Builders in Colorado have seen and felt the excitement of green building before, back in the late 1970s and early 1980s when incorporating passive solar into homes was spurred by federal tax credits.
Though that wave of home building environmentalism petered out as the tax rebates dried up in 1985, another and more nationally vibrant green movement is alive and kicking today. Even builders not based in California, Colorado, Austin, Texas, and other green building hot spots are finding their customers asking about energy efficiency or homes that are built more sustainably.
But something is different this time around, says Tom Sattler, owner and president of Sattler Homes, based in Greenwood Village, Colo. Sattler is a custom builder who has designed a line of energy-efficient production homes. He soon will be building all his homes to at least that standard, if not to Colorado’s Built Green standard, which requires that homes be at least 50 percent more efficient than code.
The difference in the environmental movements then versus now, Sattler thinks, is momentum.
“It is getting very, very strong,” Sattler says. Green building is projected to grow as a share of the overall residential construction market from just 2 percent in 2005 to between 12 percent and 20 percent in 2012, according to research presented at the National Green Building Conference in New Orleans by Harvey Bernstein, vice president of Industry Analytics, Alliances and Strategic Initiatives for McGraw Hill. In dollar terms, that’s an increase in business from $7 billion in 2005 to between $40 billion and $70 billion in 2012.
But the surge in interest is coming not only from environmentalists, but also from regular families trying to save money on their energy bills.
“With our buyers, it all boils down to dollars and cents,” says Vernon McKown, president of sales for Ideal Homes, a Norman, Okla.–based builder of energy-efficient entry-level homes, and one of Builder’s America’s Best Builders in 2007. “It’s got to save them money.”
A GREEN PERCEPTION
That’s because Ideal, which faces price cutting in its market from competitors such as D.R. Horton, passes all of the costs—roughly $3,000 more than it would cost to build conventionally—on to the consumer with a promise of low monthly energy bills.
And while there is no hard statistical proof yet that consumers will pay more for green, Ideal ranks as the No. 2 builder in Oklahoma City with a 5.5 percent market share, outselling its competitors using energy efficiency as a key differentiator.

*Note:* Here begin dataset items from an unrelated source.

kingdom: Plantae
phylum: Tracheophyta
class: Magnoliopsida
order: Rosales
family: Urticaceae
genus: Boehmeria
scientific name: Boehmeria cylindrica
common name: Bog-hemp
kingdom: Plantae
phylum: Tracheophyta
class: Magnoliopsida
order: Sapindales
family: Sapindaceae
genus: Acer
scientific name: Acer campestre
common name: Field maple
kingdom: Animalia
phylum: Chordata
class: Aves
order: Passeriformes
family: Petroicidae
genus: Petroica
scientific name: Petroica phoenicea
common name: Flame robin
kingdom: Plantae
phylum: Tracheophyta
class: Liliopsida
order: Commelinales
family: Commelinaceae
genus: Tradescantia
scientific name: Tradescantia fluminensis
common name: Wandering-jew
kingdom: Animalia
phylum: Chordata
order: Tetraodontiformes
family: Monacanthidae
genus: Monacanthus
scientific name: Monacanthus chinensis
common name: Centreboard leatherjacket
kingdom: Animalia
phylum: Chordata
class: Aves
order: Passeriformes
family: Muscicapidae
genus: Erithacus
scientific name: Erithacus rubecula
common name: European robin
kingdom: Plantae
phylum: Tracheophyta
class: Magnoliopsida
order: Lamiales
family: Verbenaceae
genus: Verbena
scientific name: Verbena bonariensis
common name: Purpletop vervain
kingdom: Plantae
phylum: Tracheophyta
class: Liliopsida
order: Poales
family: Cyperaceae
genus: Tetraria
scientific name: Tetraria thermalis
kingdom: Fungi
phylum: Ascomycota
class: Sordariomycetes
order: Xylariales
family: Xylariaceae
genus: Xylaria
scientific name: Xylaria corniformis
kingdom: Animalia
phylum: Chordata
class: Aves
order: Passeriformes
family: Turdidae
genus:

“That’s a significant amount of money, $3,000,” says McKown, for homes that range from $109,000 to the low $300,000s. “But $24 a month, in our typical house, is the guaranteed utility cost. Our buyers’ homes are running cheaper than our competitors by $60 to $100 per month.”
Every year, Ideal examines how much extra it spends building homes to be energy efficient and determines if that cost to compete is still worth it, McKown says. It is as long as consumers are willing to pay. That’s the bottom line; currently, consumers are driving green building, and with energy prices the way they are, it’s a push that is unlikely to lose momentum.